> **Problem requirements**: Your answer must be an exact copy of the listing that follows, with all pictures omitted.

> **Materials provided**:
------------------------------

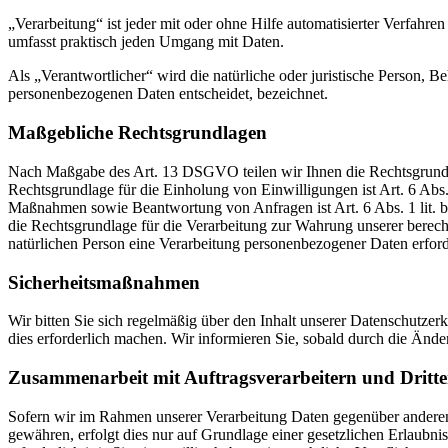
„Verarbeitung“ ist jeder mit oder ohne Hilfe automatisierter Verfah
umfasst praktisch jeden Umgang mit Daten.
Als „Verantwortlicher“ wird die natürliche oder juristische Person, 
personenbezogenen Daten entscheidet, bezeichnet.
Maßgebliche Rechtsgrundlagen
Nach Maßgabe des Art. 13 DSGVO teilen wir Ihnen die Rechtsgrundlag
Rechtsgrundlage für die Einholung von Einwilligungen ist Art. 6 Abs
Maßnahmen sowie Beantwortung von Anfragen ist Art. 6 Abs. 1 lit. b 
die Rechtsgrundlage für die Verarbeitung zur Wahrung unserer berechti
natürlichen Person eine Verarbeitung personenbezogener Daten erford
Sicherheitsmaßnahmen
Wir bitten Sie sich regelmäßig über den Inhalt unserer Datenschutze
dies erforderlich machen. Wir informieren Sie, sobald durch die Ände
Zusammenarbeit mit Auftragsverarbeitern und Dritt
Sofern wir im Rahmen unserer Verarbeitung Daten gegenüber anderen P
gewähren, erfolgt dies nur auf Grundlage einer gesetzlichen Erlaubni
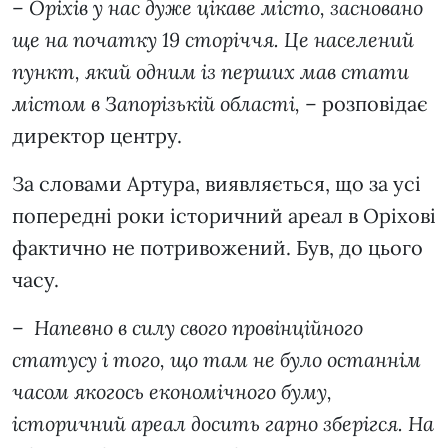
–
Оріхів у нас дуже цікаве місто, засновано
ще на початку 19 сторіччя. Це населений
пункт, який одним із перших мав стати
містом в Запорізькій області,
– розповідає
директор центру.
За словами Артура, виявляється, що за усі
попередні роки історичний ареал в Оріхові
фактично не потривожений. Був, до цього
часу.
–
Напевно в силу свого провінційного
статусу і того, що там не було останнім
часом якогось економічного буму,
історичний ареал досить гарно зберігся. На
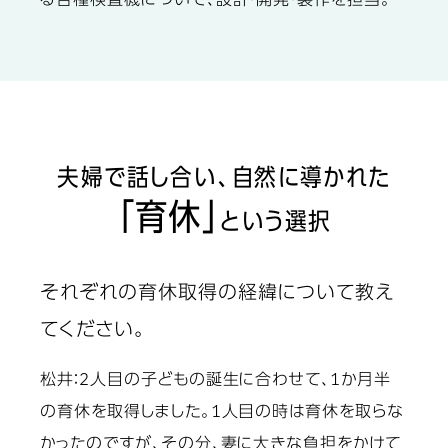
る各種検査機について、設計・開発・製作を担当。
夫婦で話し合い、自然に導かれた
「育休」
という選択
それぞれの育休取得の経緯について教え
てください。
松井：
2人目の子どもの誕生に合わせて、1か月半
の育休を取得しました。1人目の時は育休を取らな
かったのですが、その分、妻に大きな負担をかけて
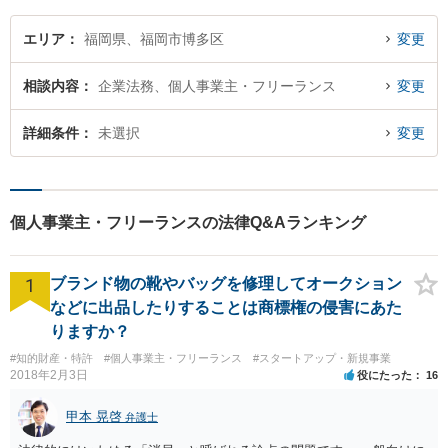
エリア
福岡県、福岡市博多区
変更
相談内容
企業法務、個人事業主・フリーランス
変更
詳細条件
未選択
変更
個人事業主・フリーランスの法律Q&Aランキング
1
ブランド物の靴やバッグを修理してオークション
などに出品したりすることは商標権の侵害にあた
りますか？
#知的財産・特許
#個人事業主・フリーランス
#スタートアップ・新規事業
2018年2月3日
役にたった
16
甲本 晃啓
弁護士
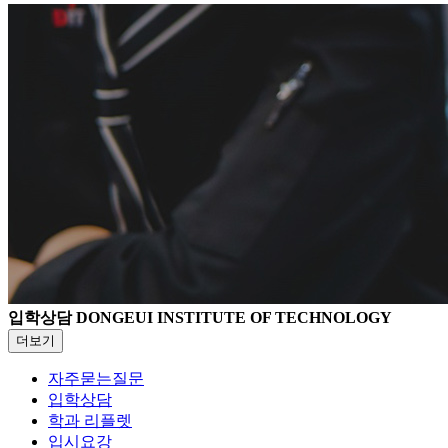
입학상담
DONGEUI INSTITUTE OF TECHNOLOGY
더보기
자주묻는질문
입학상담
학과 리플렛
입시요강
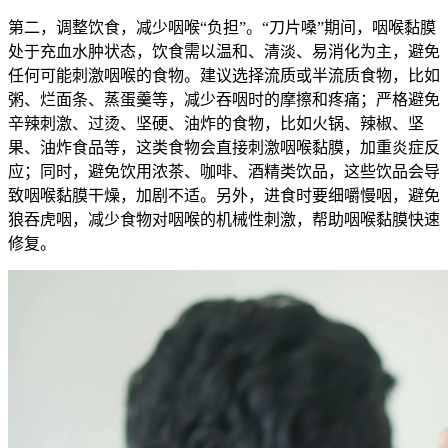
第二，调整饮食，减少咽喉“负担”。“刀片嗓”期间，咽喉黏膜
处于充血水肿状态，饮食需以温和、清淡、易消化为主，避免
任何可能刺激咽喉的食物。建议选择流质或半流质食物，比如
粥、烂面条、蒸蛋羹等，减少吞咽时的摩擦和疼痛；严格避免
辛辣刺激、过烫、坚硬、油炸的食物，比如火锅、辣椒、坚
果、油炸食品等，这类食物会直接刺激咽喉黏膜，加重炎症反
应；同时，避免饮用浓茶、咖啡、酒精类饮品，这些饮品会导
致咽喉黏膜干燥，加剧不适。另外，进食时要细嚼慢咽，避免
狼吞虎咽，减少食物对咽喉的机械性刺激，帮助咽喉黏膜快速
修复。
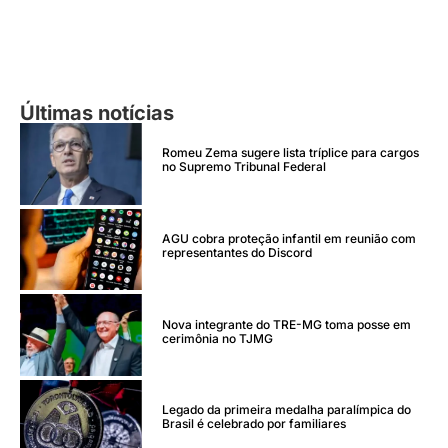
Últimas notícias
Romeu Zema sugere lista tríplice para cargos
no Supremo Tribunal Federal
AGU cobra proteção infantil em reunião com
representantes do Discord
Nova integrante do TRE-MG toma posse em
cerimônia no TJMG
Legado da primeira medalha paralímpica do
Brasil é celebrado por familiares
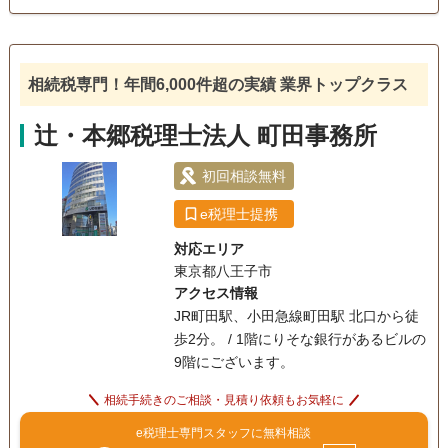
訪問可
初回相談無料
相続税専門！年間6,000件超の実績 業界トップクラス
辻・本郷税理士法人 町田事務所
初回相談無料
e税理士提携
対応エリア
東京都八王子市
アクセス情報
JR町田駅、小田急線町田駅 北口から徒
歩2分。 / 1階にりそな銀行があるビルの
9階にございます。
相続手続きのご相談・見積り依頼もお気軽に
e税理士専門スタッフに無料相談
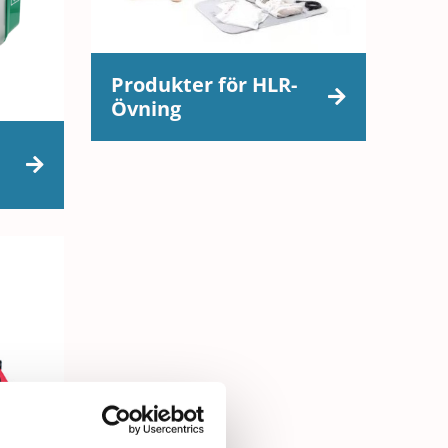
Produkter för HLR-
Övning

------------------------------

> **Exercise answer**:
„Verarbeitung“ ist jeder mit oder ohne Hilfe automatisierter Verfah
umfasst praktisch jeden Umgang mit Daten.
Als „Verantwortlicher“ wird die natürliche oder juristische Person, 
personenbezogenen Daten entscheidet, bezeichnet.
Maßgebliche Rechtsgrundlagen
Nach Maßgabe des Art. 13 DSGVO teilen wir Ihnen die Rechtsgrundlag
Rechtsgrundlage für die Einholung von Einwilligungen ist Art. 6 Abs
Maßnahmen sowie Beantwortung von Anfragen ist Art. 6 Abs. 1 lit. b 
die Rechtsgrundlage für die Verarbeitung zur Wahrung unserer berechti
natürlichen Person eine Verarbeitung personenbezogener Daten erford
Sicherheitsmaßnahmen
Wir bitten Sie sich regelmäßig über den Inhalt unserer Datenschutze
dies erforderlich machen. Wir informieren Sie, sobald durch die Ände
Zusammenarbeit mit Auftragsverarbeitern und Dritt
Sofern wir im Rahmen unserer Verarbeitung Daten gegenüber anderen P
gewähren, erfolgt dies nur auf Grundlage einer gesetzlichen Erlaubni
–
Оріхів у нас дуже цікаве місто, засновано
ще на початку 19 сторіччя. Це населений
пункт, який одним із перших мав стати
містом в Запорізькій області,
– розповідає
директор центру.
За словами Артура, виявляється, що за усі
попередні роки історичний ареал в Оріхові
фактично не потривожений. Був, до цього
часу.
–
Напевно в силу свого провінційного
статусу і того, що там не було останнім
часом якогось економічного буму,
історичний ареал досить гарно зберігся. На
る各種検査機について、設計・開発・製作を担当。
夫婦で話し合い、自然に導かれた
「育休」
という選択
それぞれの育休取得の経緯について教え
てください。
松井：
2人目の子どもの誕生に合わせて、1か月半
の育休を取得しました。1人目の時は育休を取らな
かったのですが、その分、妻に大きな負担をかけて
エリア
福岡県、福岡市博多区
変更
相談内容
企業法務、個人事業主・フリーランス
変更
詳細条件
未選択
変更
個人事業主・フリーランスの法律Q&Aランキング
1
ブランド物の靴やバッグを修理してオークション
などに出品したりすることは商標権の侵害にあた
りますか？
#知的財産・特許
#個人事業主・フリーランス
#スタートアップ・新規事業
2018年2月3日
役にたった
16
甲本 晃啓
弁護士
입학상담
DONGEUI INSTITUTE OF TECHNOLOGY
더보기
자주묻는질문
입학상담
학과 리플렛
입시요강
第二，调整饮食，减少咽喉“负担”。“刀片嗓”期间，咽喉黏膜
处于充血水肿状态，饮食需以温和、清淡、易消化为主，避免
任何可能刺激咽喉的食物。建议选择流质或半流质食物，比如
粥、烂面条、蒸蛋羹等，减少吞咽时的摩擦和疼痛；严格避免
辛辣刺激、过烫、坚硬、油炸的食物，比如火锅、辣椒、坚
果、油炸食品等，这类食物会直接刺激咽喉黏膜，加重炎症反
应；同时，避免饮用浓茶、咖啡、酒精类饮品，这些饮品会导
致咽喉黏膜干燥，加剧不适。另外，进食时要细嚼慢咽，避免
狼吞虎咽，减少食物对咽喉的机械性刺激，帮助咽喉黏膜快速
修复。
Últimas notícias
Romeu Zema sugere lista tríplice para cargos
no Supremo Tribunal Federal
AGU cobra proteção infantil em reunião com
representantes do Discord
Nova integrante do TRE-MG toma posse em
cerimônia no TJMG
Legado da primeira medalha paralímpica do
Brasil é celebrado por familiares
訪問可
初回相談無料
相続税専門！年間6,000件超の実績 業界トップクラス
辻・本郷税理士法人 町田事務所
初回相談無料
e税理士提携
対応エリア
東京都八王子市
アクセス情報
JR町田駅、小田急線町田駅 北口から徒
歩2分。 / 1階にりそな銀行があるビルの
9階にございます。
相続手続きのご相談・見積り依頼もお気軽に
e税理士専門スタッフに無料相談
Produkter för HLR-
Övning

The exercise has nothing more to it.